After carefully studying the parking restriction sign (“No parking between 7:00 and 10:00am, Monday thru Friday, or after 4:30pm on weekdays or Saturdays and/or cloudy Sundays, or on the third Tuesday morning following the summer Olympic games, unless parked no more or less than 5 feet from the curb”) and consulting their watches about 14 times, the person - usually a tourist or someone from the suburbs who’s already a nervous wreck because they have to drive in city traffic - will decide that they can park on the street. Depending on whether or not there’s parallel parking involved, this whole process can take up to 7 hours.
Then the person will exit their car. It’s funny because at this point they think they have conquered the worst part by having found a parking spot in Georgetown, but they have no idea what they are in for next. They approach the centralized meter and begin reading the 14 paragraph instruction guide on the front of the meter. But what they will soon realize is that the instructions might as well be written in hieroglyphics - there is NO understanding them. Inevitably the person will give up on the instructions, remove wads of cash from their wallets and start trying to insert it in various openings on the meter, none of which are correct. If you get to paragraph 10, preamble 6, verses 2 to 70 of the instruction guide, you’ll know that you can also pay the meter with your credit card, but no one gets that far.
After unsuccessfully trying to jam money in every crevice of the meter, the next action is always the same: with mouth slightly agape and brow furrowed, the person steps back from the meter and looks around. They look from left to right, up and down, as though perhaps the parking meter fairy might step out of shadows and come to their rescue.
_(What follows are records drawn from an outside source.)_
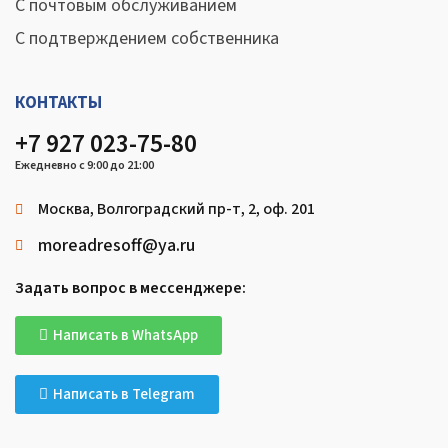
С почтовым обслуживанием
С подтверждением собственника
КОНТАКТЫ
+7 927 023-75-80
Ежедневно с 9:00 до 21:00
Москва, Волгоградский пр-т, 2, оф. 201
moreadresoff@ya.ru
Задать вопрос в мессенджере:
Написать в WhatsApp
Написать в Telegram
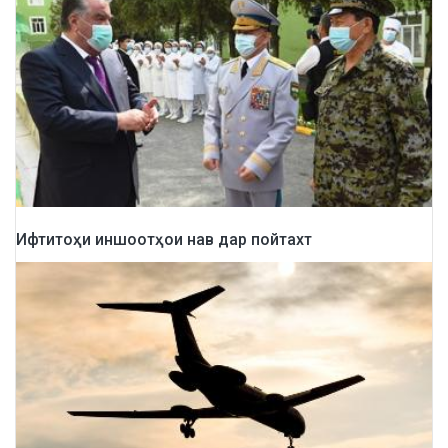
Ифтитоҳи иншоотҳои нав дар пойтахт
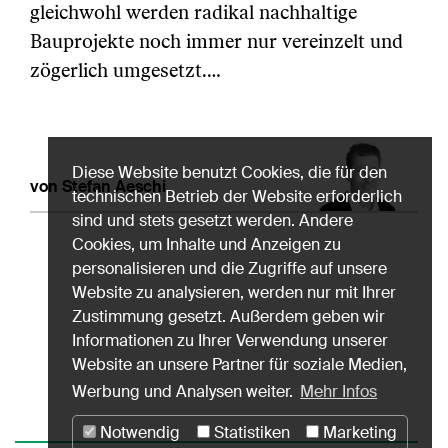
gleichwohl werden radikal nachhaltige
Bauprojekte noch immer nur vereinzelt und
zögerlich umgesetzt.…
Diese Website benutzt Cookies, die für den
von Stefan Aeschi
technischen Betrieb der Website erforderlich
sind und stets gesetzt werden. Andere
Cookies, um Inhalte und Anzeigen zu
personalisieren und die Zugriffe auf unsere
Website zu analysieren, werden nur mit Ihrer
Zustimmung gesetzt. Außerdem geben wir
Informationen zu Ihrer Verwendung unserer
Website an unsere Partner für soziale Medien,
Werbung und Analysen weiter.
Mehr Infos
Notwendig
Statistiken
Marketing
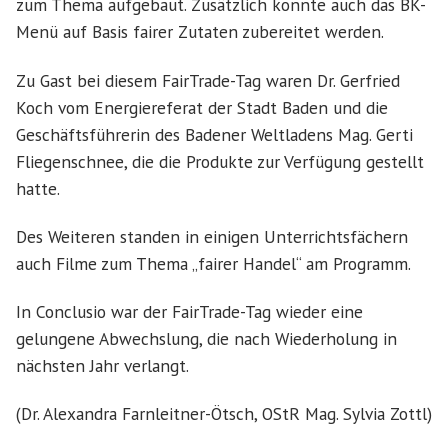
zum Thema aufgebaut. Zusätzlich konnte auch das BK-
Menü auf Basis fairer Zutaten zubereitet werden.
Zu Gast bei diesem FairTrade-Tag waren Dr. Gerfried
Koch vom Energiereferat der Stadt Baden und die
Geschäftsführerin des Badener Weltladens Mag. Gerti
Fliegenschnee, die die Produkte zur Verfügung gestellt
hatte.
Des Weiteren standen in einigen Unterrichtsfächern
auch Filme zum Thema „fairer Handel“ am Programm.
In Conclusio war der FairTrade-Tag wieder eine
gelungene Abwechslung, die nach Wiederholung in
nächsten Jahr verlangt.
(Dr. Alexandra Farnleitner-Ötsch, OStR Mag. Sylvia Zottl)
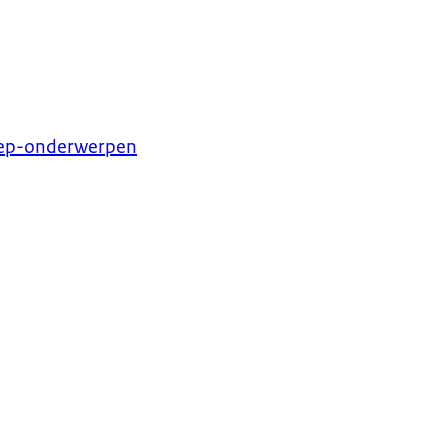
riep-onderwerpen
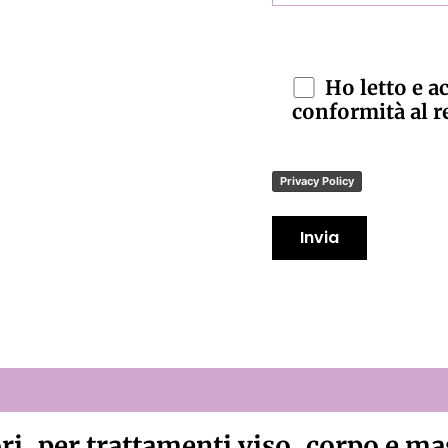
Ho letto e a
conformità al 
Privacy Policy
i, per trattamenti viso, corpo e ma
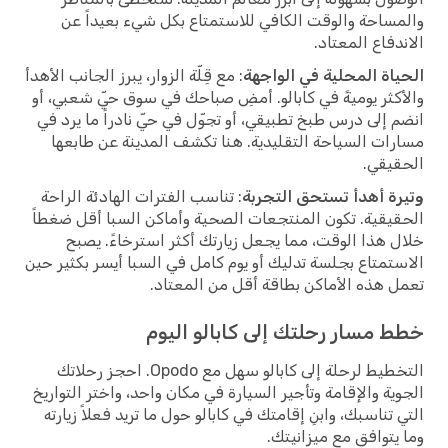
والمساحة والوقت الكافي للاستمتاع بكل شيء بعيداً عن
الاندفاع المعتاد.
الحياة المحلية في الواجهة
: مع قِلّة الزوار، يبرز الجانب الأهدأ
والأكثر يوميةً في كابالو. أمضِ صباحك في سوق حيّ شعبي، أو
انضم إلى درس طبخ تطبيقي، أو تجوّل في حيّ نادراً ما يرد في
مسارات السياحة التقليدية. هنا تكشف المدينة عن طابعها
الحقيقي.
وتيرة أهدأ تستحق التجربة
: تناسب الفترات الهادئة الراحة
الحقيقية. تكون المنتجعات الصحية وأماكن السبا أقل ضغطاً
خلال هذا الوقت، مما يجعل زيارتك أكثر استرخاءً. يصبح
الاستمتاع بجلسة تدليك أو يوم كامل في السبا أيسر بكثير حين
تعمل هذه الأماكن بطاقة أقل من المعتاد.
خطط مسار رحلتك إلى كابالو اليوم
التخطيط لرحلة إلى كابالو سهل مع Opodo. احجز رحلاتك
الجوية والإقامة وتأجير السيارة في مكان واحد، واختر التواريخ
التي تناسبك، وابنِ إقامتك في كابالو حول ما تريد فعلاً زيارته
وما يتوافق مع ميزانيتك.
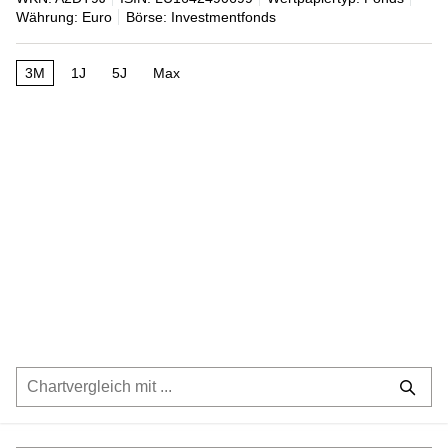
Währung: Euro
Börse: Investmentfonds
3M
1J
5J
Max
Or maybe they think the candid camera crew will pop out and reveal that the person is not retarded, but rather the meter is impossible to use and the whole transaction has been caught on tape. Either way, they start looking around, but it doesn't help. I once saw a woman flag down a police officer and ask him to help her use the meter. I couldn’t tell what she was saying to him, but I understood the body language of the police officer. He kept shaking his head, averting his eyes, and stepping backwards ever so slowly, as if to say “Lady, I am a PO-LEECE OFF-CER, not a parking attendant! Figure it out your damn self.”
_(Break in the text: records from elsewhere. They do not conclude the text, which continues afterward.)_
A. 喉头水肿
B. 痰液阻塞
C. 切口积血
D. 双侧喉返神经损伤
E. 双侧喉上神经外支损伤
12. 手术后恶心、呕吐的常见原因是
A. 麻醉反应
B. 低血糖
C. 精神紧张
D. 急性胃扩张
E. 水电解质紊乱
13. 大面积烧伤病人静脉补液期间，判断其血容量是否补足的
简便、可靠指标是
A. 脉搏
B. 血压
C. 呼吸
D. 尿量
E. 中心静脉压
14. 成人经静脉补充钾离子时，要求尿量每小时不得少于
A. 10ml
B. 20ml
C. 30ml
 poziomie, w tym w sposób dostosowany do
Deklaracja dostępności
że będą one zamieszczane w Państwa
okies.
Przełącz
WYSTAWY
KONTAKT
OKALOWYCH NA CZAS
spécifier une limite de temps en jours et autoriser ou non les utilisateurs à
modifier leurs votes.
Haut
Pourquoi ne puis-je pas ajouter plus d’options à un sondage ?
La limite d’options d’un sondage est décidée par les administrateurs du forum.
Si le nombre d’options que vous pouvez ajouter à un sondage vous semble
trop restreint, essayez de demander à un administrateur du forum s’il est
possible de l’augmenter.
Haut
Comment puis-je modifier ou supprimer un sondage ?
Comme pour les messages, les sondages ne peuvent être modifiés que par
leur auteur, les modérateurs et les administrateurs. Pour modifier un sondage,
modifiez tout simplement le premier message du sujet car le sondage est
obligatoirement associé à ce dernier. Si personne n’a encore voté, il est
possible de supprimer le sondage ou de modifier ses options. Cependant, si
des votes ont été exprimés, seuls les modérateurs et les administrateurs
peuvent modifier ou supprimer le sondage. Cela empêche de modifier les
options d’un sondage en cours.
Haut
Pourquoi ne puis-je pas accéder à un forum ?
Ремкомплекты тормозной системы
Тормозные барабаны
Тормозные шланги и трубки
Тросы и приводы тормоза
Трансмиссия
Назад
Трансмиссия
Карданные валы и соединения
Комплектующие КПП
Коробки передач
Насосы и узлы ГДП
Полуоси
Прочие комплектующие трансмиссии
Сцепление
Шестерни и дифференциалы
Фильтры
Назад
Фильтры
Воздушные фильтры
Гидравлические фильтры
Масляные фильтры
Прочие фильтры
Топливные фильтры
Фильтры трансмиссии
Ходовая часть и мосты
Eventually, through Divine Intervention or with the assistance of a Harvard-educated neurosurgeon, the person figures out how to pay the meter and they stomp off to wherever they’re going. But as long as this process continues, I am going to take advantage of it and continue blogging about how the Georgetown parking meter reduces even the most confident, well-educated individual into a befuddled imbecile on the verge of tears.